Reliability impact is direct because scheduled query alerts often provide the first actionable signal for incidents that metrics do not express. Reliable rules account for ingestion latency, query duration, evaluation frequency, lookback window, and transient log gaps. A rule that runs every minute with a one-minute window may miss delayed records, while a large window may fire repeatedly for the same event. Alert reliability also depends on action group health, suppression rules, and ownership. Good teams test rules against historical incidents, document expected result counts, and monitor whether rules stop firing because data stopped arriving rather than because the system became healthy.

Performance

Performance matters because scheduled query alerts execute KQL repeatedly under time constraints. Inefficient queries can evaluate slowly, miss the intended cadence, or add load to workspaces that already serve dashboards and investigations. Operators should avoid unnecessary joins, project only needed columns, filter early by time and resource, and test the query with realistic data volume. Query performance also affects detection latency: a slow rule can make an urgent incident visible later than expected. The best alerts use tight scopes, clear aggregation, stable dimensions, and evaluation windows that tolerate ingestion delay without scanning more data than needed. during peak load testing.

Operations

Operators manage scheduled query alerts by listing rules, reviewing KQL, checking scopes, testing queries in Log Analytics, validating action groups, and watching fired alert history.
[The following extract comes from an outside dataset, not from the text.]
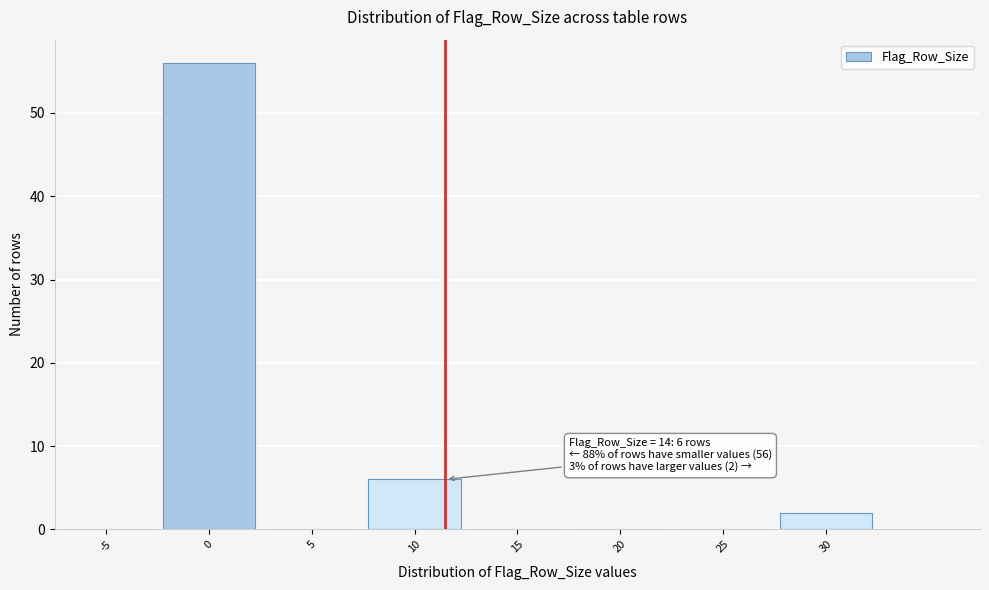

Reading left to right, transcribe all the data shown in this chart.

-5=0	0=56	5=0	10=6	15=0	20=0	25=0	30=2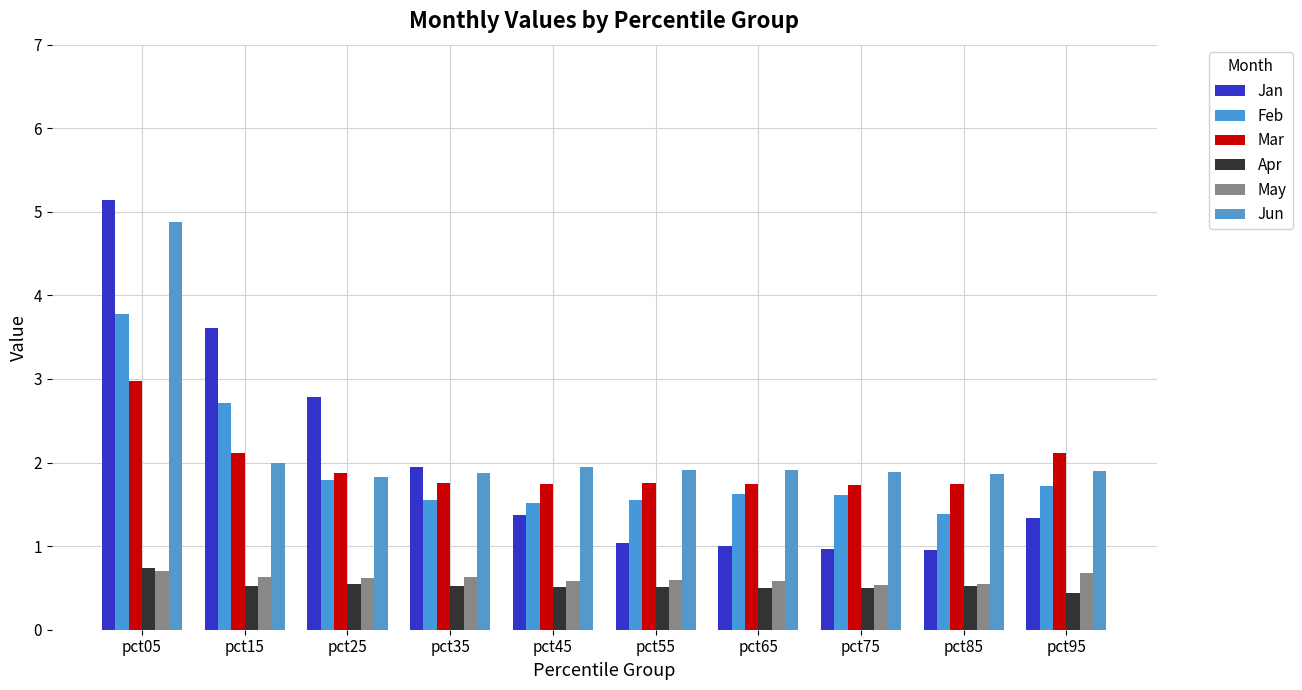

How many bars are there in each group?

6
Runbooks should record why the query exists, what table schema it expects, what result count is abnormal, and who owns remediation. During troubleshooting, operators compare the query result in the workspace with the alert rule settings, then check evaluation time, dimensions, severity, mute actions, and action-group delivery. Mature teams export rules as ARM, Bicep, or Terraform so alert changes follow review and rollback rather than portal-only edits. during weekly service reviews and incident follow-ups reliably.

Common mistakes

  • Using an evaluation window shorter than log ingestion delay, causing intermittent missed alerts.
  • Writing KQL that works interactively but scans too much data or returns a shape the alert condition cannot evaluate.
  • Forgetting to review action groups, so alerts fire correctly but notify retired channels or unowned webhooks.